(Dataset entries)
★ ★ ★ ★ ★

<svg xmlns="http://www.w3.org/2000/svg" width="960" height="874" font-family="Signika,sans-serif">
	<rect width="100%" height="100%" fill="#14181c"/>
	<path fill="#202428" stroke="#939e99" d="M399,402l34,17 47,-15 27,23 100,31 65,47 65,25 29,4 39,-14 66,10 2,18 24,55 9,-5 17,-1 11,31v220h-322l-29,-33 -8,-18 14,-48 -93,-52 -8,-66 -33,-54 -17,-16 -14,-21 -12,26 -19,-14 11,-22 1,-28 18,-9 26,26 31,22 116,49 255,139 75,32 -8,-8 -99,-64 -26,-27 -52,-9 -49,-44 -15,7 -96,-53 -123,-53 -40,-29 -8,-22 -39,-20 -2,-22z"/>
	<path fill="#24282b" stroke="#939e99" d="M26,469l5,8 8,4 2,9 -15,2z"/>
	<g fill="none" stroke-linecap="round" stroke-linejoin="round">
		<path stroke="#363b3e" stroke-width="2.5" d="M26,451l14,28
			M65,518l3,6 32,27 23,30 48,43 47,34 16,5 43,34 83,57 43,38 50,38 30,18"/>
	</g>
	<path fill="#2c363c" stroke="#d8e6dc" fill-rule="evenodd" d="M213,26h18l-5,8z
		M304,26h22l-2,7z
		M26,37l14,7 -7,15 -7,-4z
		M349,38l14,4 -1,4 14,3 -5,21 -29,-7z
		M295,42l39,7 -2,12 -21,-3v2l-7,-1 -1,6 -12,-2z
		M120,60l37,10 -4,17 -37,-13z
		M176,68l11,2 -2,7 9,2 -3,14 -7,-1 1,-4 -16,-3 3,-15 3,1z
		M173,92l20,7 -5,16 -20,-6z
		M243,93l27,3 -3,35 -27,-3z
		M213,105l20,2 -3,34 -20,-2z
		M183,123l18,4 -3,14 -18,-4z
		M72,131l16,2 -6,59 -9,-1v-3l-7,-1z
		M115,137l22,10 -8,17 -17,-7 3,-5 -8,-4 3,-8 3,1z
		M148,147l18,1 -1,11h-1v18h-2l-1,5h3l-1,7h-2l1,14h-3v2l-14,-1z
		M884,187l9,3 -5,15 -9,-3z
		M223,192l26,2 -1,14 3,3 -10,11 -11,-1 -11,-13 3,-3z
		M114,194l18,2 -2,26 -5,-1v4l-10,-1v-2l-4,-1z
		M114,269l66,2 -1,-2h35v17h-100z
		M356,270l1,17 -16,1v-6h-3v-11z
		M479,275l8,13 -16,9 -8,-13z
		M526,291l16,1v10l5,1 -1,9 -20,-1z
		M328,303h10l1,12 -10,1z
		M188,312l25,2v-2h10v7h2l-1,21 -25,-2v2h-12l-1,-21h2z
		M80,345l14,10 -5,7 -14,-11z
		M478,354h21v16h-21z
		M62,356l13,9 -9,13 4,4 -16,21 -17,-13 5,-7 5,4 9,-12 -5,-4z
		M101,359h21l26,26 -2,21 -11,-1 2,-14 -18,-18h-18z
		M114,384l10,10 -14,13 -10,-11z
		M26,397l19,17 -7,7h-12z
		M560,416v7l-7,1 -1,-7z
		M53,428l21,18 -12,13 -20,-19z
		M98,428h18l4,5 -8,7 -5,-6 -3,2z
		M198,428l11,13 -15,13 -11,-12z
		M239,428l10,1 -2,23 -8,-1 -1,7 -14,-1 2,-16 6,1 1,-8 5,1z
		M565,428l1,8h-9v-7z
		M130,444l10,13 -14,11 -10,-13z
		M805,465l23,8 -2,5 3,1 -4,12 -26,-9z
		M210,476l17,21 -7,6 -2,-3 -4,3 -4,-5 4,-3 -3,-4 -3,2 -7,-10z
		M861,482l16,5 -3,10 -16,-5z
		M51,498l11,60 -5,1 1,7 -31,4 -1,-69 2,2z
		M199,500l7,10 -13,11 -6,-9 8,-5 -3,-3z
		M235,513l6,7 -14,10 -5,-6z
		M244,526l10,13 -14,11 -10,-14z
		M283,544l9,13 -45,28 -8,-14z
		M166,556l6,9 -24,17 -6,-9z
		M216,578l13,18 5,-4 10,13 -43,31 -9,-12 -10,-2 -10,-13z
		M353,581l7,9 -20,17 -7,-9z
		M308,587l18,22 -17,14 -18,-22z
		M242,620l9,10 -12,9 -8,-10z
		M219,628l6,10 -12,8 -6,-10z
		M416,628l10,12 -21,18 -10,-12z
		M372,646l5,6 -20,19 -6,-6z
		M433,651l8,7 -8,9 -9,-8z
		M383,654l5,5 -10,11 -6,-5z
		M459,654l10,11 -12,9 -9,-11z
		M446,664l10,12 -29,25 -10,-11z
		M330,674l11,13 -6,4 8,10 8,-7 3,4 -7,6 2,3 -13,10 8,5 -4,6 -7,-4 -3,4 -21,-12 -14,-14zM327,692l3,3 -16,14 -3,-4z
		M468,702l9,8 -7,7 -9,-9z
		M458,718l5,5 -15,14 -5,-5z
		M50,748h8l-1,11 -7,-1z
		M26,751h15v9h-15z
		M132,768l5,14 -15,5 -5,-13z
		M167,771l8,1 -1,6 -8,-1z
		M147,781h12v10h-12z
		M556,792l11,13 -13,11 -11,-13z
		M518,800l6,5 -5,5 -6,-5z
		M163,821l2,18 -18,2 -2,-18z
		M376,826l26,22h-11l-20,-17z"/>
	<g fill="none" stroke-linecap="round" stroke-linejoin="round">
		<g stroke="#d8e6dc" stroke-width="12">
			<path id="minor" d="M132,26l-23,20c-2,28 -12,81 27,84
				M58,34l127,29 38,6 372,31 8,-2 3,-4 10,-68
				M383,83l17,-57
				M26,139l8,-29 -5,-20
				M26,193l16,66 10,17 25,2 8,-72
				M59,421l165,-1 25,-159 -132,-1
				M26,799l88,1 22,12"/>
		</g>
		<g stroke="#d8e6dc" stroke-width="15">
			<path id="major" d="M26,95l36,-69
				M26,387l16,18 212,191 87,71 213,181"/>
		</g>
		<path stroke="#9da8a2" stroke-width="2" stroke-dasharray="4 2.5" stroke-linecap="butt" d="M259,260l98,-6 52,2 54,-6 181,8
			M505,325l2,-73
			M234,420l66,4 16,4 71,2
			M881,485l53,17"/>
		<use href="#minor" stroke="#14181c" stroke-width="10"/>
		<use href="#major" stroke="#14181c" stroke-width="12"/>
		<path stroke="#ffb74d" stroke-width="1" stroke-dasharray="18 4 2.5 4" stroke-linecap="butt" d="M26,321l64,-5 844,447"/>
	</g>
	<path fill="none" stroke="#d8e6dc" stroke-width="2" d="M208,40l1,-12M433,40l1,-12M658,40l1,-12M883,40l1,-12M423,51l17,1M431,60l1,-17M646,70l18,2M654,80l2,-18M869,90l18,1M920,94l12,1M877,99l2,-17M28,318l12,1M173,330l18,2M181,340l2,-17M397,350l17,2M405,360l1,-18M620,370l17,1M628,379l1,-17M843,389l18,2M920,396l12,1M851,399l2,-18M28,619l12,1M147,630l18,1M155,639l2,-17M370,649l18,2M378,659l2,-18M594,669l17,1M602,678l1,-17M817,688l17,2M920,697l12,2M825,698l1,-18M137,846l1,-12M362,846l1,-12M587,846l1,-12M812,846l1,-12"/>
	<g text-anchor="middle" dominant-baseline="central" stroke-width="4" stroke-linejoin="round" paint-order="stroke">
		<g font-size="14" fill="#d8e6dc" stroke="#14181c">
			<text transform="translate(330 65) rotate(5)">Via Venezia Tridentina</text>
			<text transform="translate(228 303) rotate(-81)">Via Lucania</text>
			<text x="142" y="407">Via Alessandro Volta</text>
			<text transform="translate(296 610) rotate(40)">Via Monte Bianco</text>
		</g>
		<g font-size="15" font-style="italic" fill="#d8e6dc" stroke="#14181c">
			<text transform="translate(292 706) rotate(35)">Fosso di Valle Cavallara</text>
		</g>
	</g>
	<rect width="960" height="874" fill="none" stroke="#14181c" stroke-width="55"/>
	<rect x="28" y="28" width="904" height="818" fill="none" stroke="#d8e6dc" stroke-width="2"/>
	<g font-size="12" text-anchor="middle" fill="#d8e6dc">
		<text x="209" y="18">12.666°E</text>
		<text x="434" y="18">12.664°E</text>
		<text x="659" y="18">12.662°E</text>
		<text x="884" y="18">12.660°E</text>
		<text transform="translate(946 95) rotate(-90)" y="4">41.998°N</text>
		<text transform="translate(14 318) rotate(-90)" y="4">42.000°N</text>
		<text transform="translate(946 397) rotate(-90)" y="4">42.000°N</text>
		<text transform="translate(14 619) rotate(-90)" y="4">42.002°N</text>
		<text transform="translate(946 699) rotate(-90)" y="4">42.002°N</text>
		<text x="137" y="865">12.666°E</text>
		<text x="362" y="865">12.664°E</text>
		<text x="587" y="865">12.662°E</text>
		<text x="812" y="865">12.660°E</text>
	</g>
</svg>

★ ★ ★ ★ ★

__Requirement__
In the entries above, the lines between the one holding "M166,556l6,9 -24,17 -6,-9z" and the one holding "M26,193l16,66 10,17 25,2 8,-72", inclusive, are to be printed exactly as written, and those alone.

__Output below__
		M166,556l6,9 -24,17 -6,-9z
		M216,578l13,18 5,-4 10,13 -43,31 -9,-12 -10,-2 -10,-13z
		M353,581l7,9 -20,17 -7,-9z
		M308,587l18,22 -17,14 -18,-22z
		M242,620l9,10 -12,9 -8,-10z
		M219,628l6,10 -12,8 -6,-10z
		M416,628l10,12 -21,18 -10,-12z
		M372,646l5,6 -20,19 -6,-6z
		M433,651l8,7 -8,9 -9,-8z
		M383,654l5,5 -10,11 -6,-5z
		M459,654l10,11 -12,9 -9,-11z
		M446,664l10,12 -29,25 -10,-11z
		M330,674l11,13 -6,4 8,10 8,-7 3,4 -7,6 2,3 -13,10 8,5 -4,6 -7,-4 -3,4 -21,-12 -14,-14zM327,692l3,3 -16,14 -3,-4z
		M468,702l9,8 -7,7 -9,-9z
		M458,718l5,5 -15,14 -5,-5z
		M50,748h8l-1,11 -7,-1z
		M26,751h15v9h-15z
		M132,768l5,14 -15,5 -5,-13z
		M167,771l8,1 -1,6 -8,-1z
		M147,781h12v10h-12z
		M556,792l11,13 -13,11 -11,-13z
		M518,800l6,5 -5,5 -6,-5z
		M163,821l2,18 -18,2 -2,-18z
		M376,826l26,22h-11l-20,-17z"/>
	<g fill="none" stroke-linecap="round" stroke-linejoin="round">
		<g stroke="#d8e6dc" stroke-width="12">
			<path id="minor" d="M132,26l-23,20c-2,28 -12,81 27,84
				M58,34l127,29 38,6 372,31 8,-2 3,-4 10,-68
				M383,83l17,-57
				M26,139l8,-29 -5,-20
				M26,193l16,66 10,17 25,2 8,-72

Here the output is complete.